The Helen Bader Foundation found the Fund to be the perfect vehicle for a series of initiatives beginning with making a special grant to build the capacity of five AODA residential organizations. Later, the Bader Foundation included the Fund in their multi-year Arts in Education Initiative to conduct assessments of 15 arts organizations, the analysis of which became the impetus for art$upport.

Every once in a while, the Fund partnered with another entity that was not a good match for regular participation. For instance, the City of Milwaukee’s Block Grant Office tried to join the Fund, but as a small donor-advised Fund at the community foundation, we just weren’t ready to adhere to  another layer of governmental accounting procedures. So instead, we found a compromise that suited everyone: the CDBG office would fund a diagnostic clinic for one of its grantees; then the Fund and CDBG would split the cost of the first follow-up grant for strategic planning, marketing, or whatever was needed. It developed into a great working relationship, without financial encumbrances.

Sometimes, a local funder who was not part of the Fund still saw it as an opportunity to address a concern about one of their grantees. For example, WE Energies identified an organization in which they wanted to invest long-term, but that group’s board needed some guidance and it lacked a strategic plan for growth. WE Energies made a $9,000 grant to the Fund so that we in turn could make two grants to build the capacity of the identified group, which would then be eligible for a much larger investment by WE Energies.

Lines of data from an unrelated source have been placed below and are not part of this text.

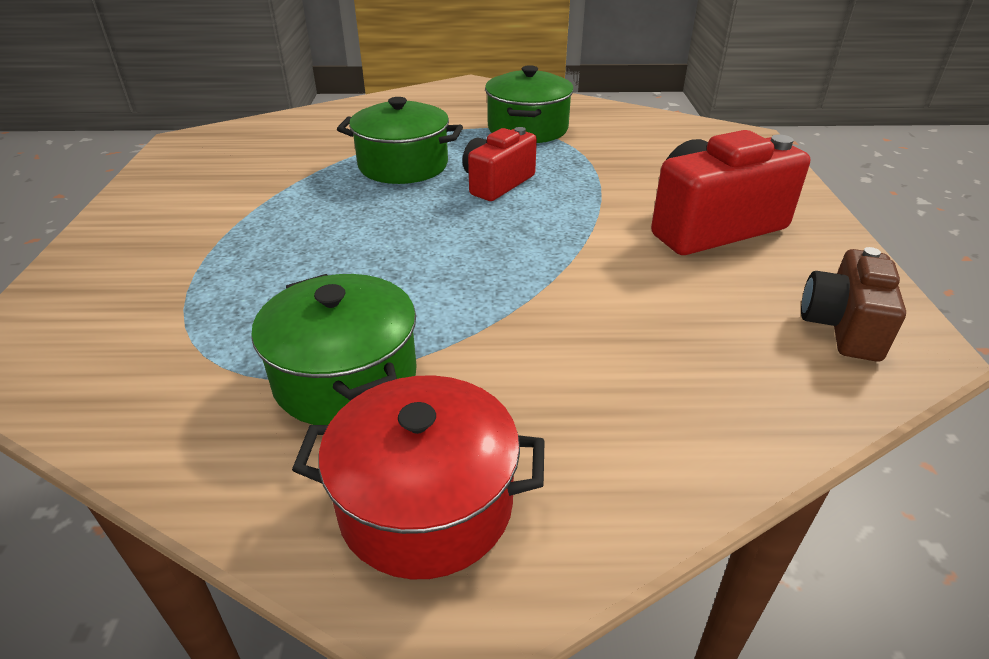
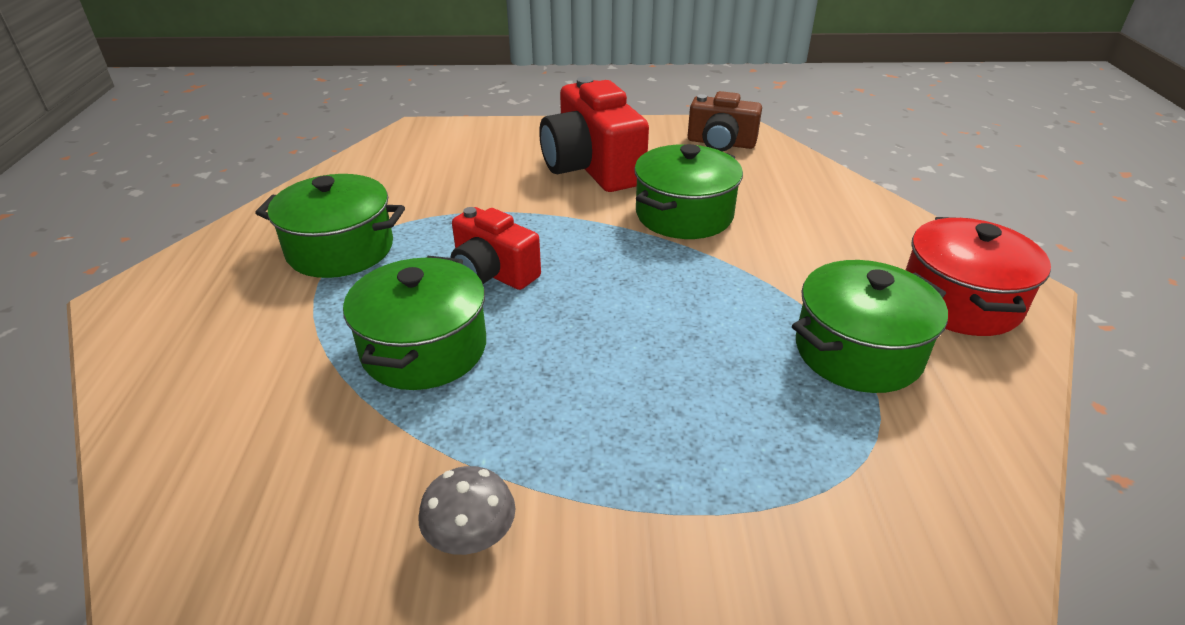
camera: 90 degrees left, 0 degrees up
(230, 190) = (471, 536): none -> grey mushroom
(618, 282) = (684, 214): none -> green pot

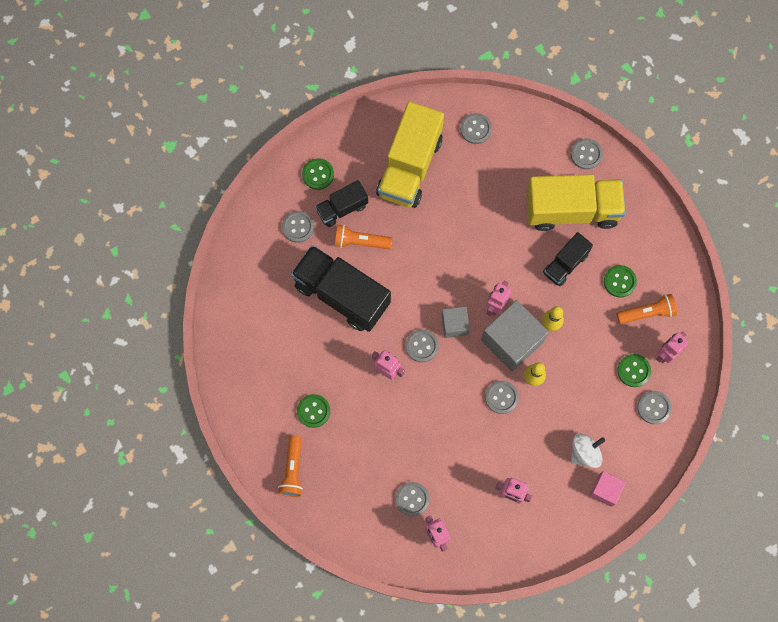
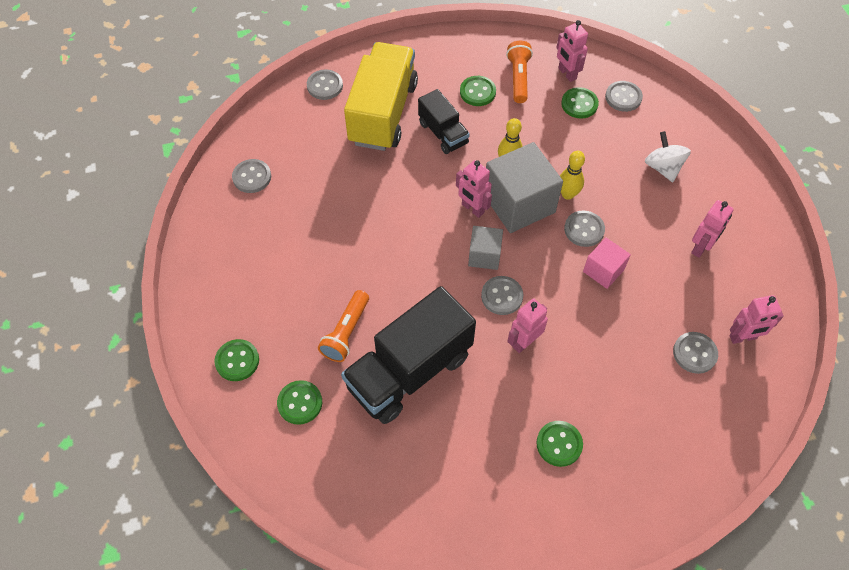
camera: 75 degrees left, 15 degrees down
(292, 470) = (636, 491): orange flashlight -> none
(298, 227) = (300, 403): grey button -> green button
(342, 208) = (294, 343): black truck -> none
(409, 166) = (269, 254): yellow truck -> none
(605, 490) = (707, 159): pink cube -> pink cube (603, 270)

Additional funds were easily raised when the partners agreed to sponsor or organize a small project or a large initiative. Sponsoring the Board Initiative that became BoardStar certainly took a greater investment of time and dollars than paying for a facilitated planning retreat, which resulted in the idea of creating a pro-bono legal clinic affiliated with Marquette University’s Law School. Yet, each project was very important.  Just as organizing focus groups of nonprofit executives to determine the interest in establishing a degree program in nonprofit management was a relatively small payment for what became a huge impact in Milwaukee through the Helen Bader Institute for Nonprofit Management at UWM.

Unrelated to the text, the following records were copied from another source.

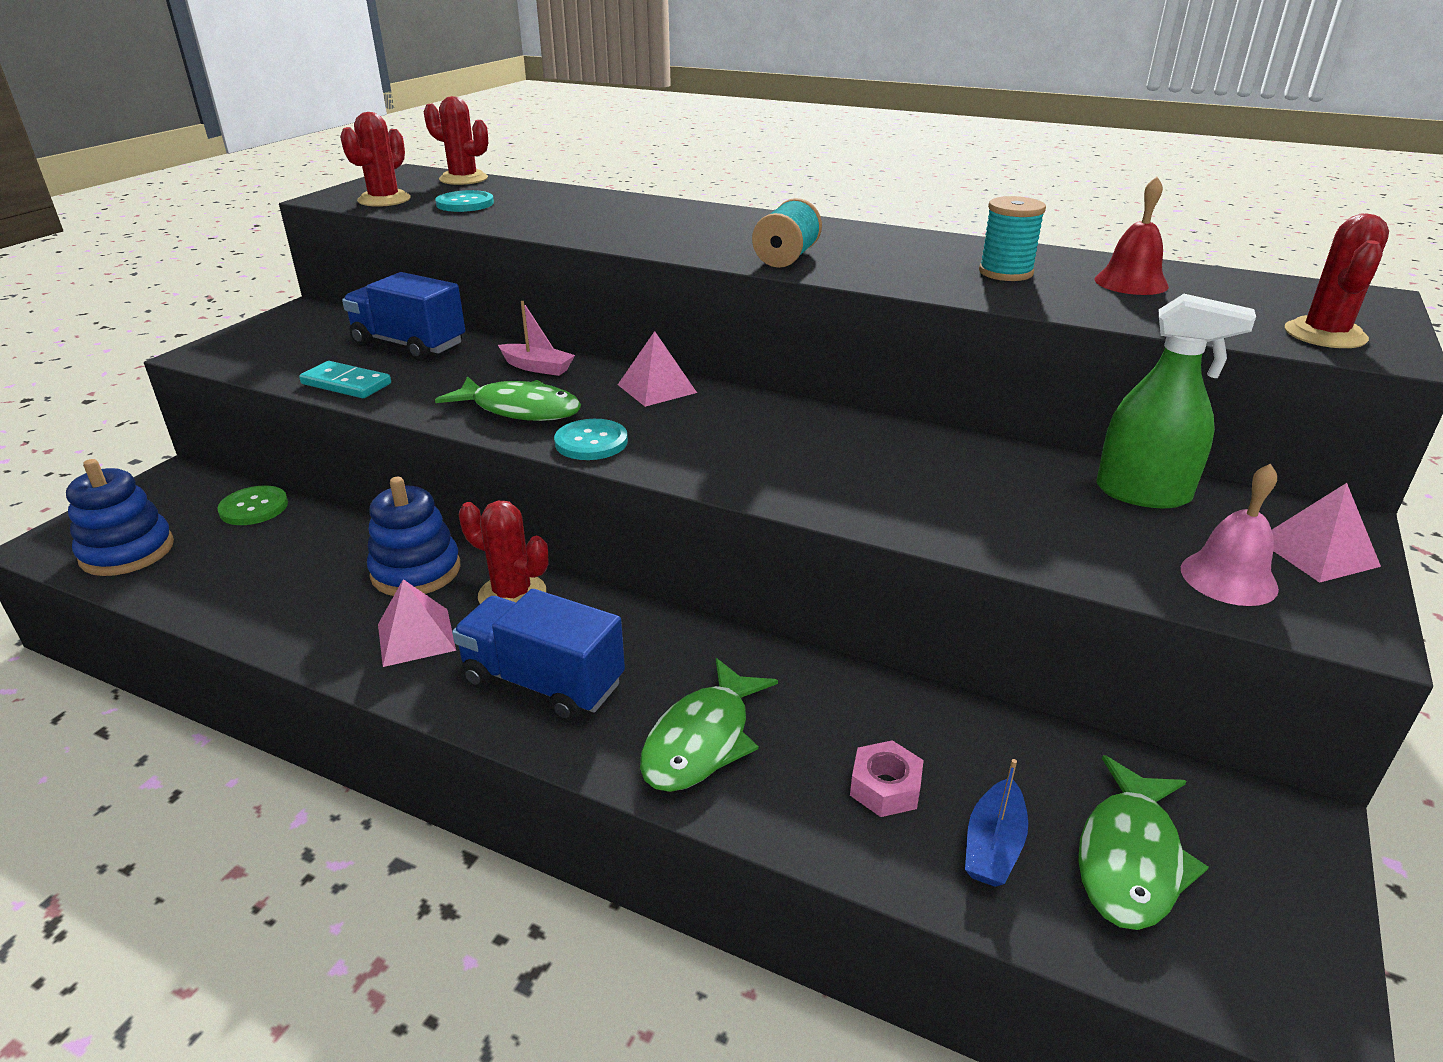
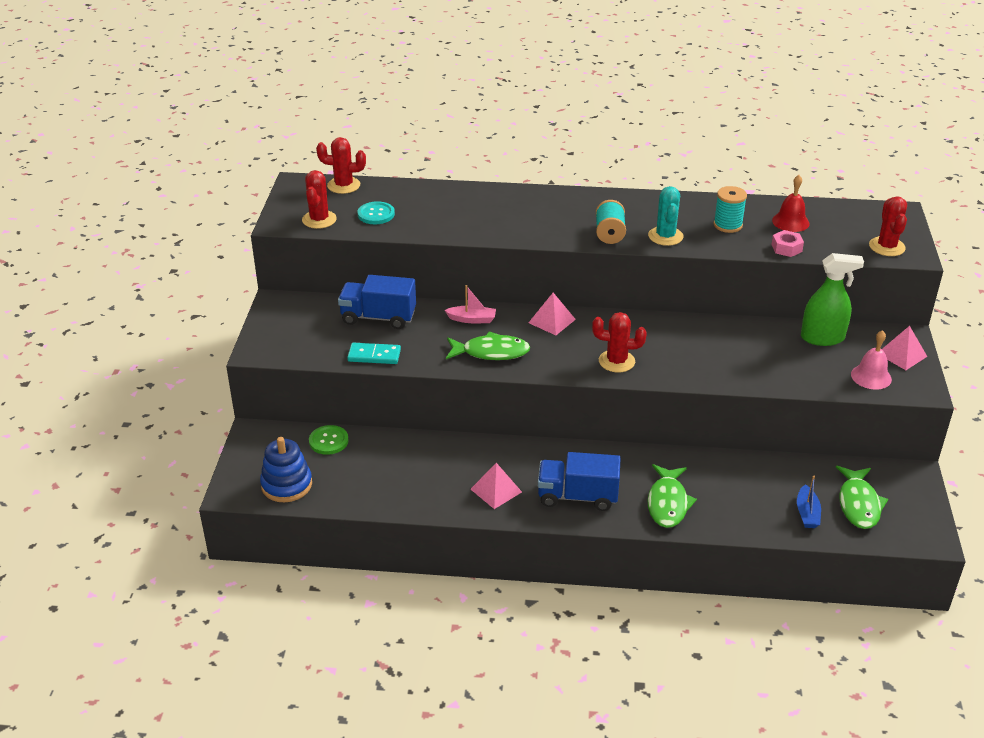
camera: 20 degrees left, 5 degrees up
(416, 571) = (461, 456): blue stacking toy -> none
(512, 594) = (524, 456): red cactus -> red cactus (616, 361)
(591, 442) = (548, 365): turquoise button -> none
(880, 271) = (665, 236): none -> turquoise cactus
(885, 787) = (755, 502): pink nut -> pink nut (786, 248)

Most of the partners found that the Fund was the perfect vehicle to invest in projects aimed at building a segment of the sector or specific organizations that were instrumental to their philanthropic mission.

3 comments | Add a New Comment
1. Brenda Peterson | May 20, 2014 at 09:41 PM EDT

There is only one thing to say. Thank you

Thank you Pat for envisioning and leading community initiatives that help us educate future leaders and build better boards.

Thank you NPMF funders, better word... investors for investing in our community.

OK, four more words. Keep up the good work.

2. Karen Higgins | May 20, 2014 at 10:24 PM EDT

The ability of the Fund to be spry and adjust to assist with building infrastructure benefited many grassroots organizations in ways other communities will never benefit from. I see this as my organization affiliates with a national church body that has over 21 agencies that do similar things but struggle because of their issues with oversight and nonprofit governance. The Fund is something to be cherished and maintained at all cost.

3. Jim Marks | May 21, 2014 at 02:33 PM EDT

I think these examples again illustrate the value of having a fund specifically focused on nonprofit management and capacity building issues They also demonstrate the value of flexibility and willingness to accommodate funders with specific interests or concerns that can't be met through an ordinary grant making agenda or process.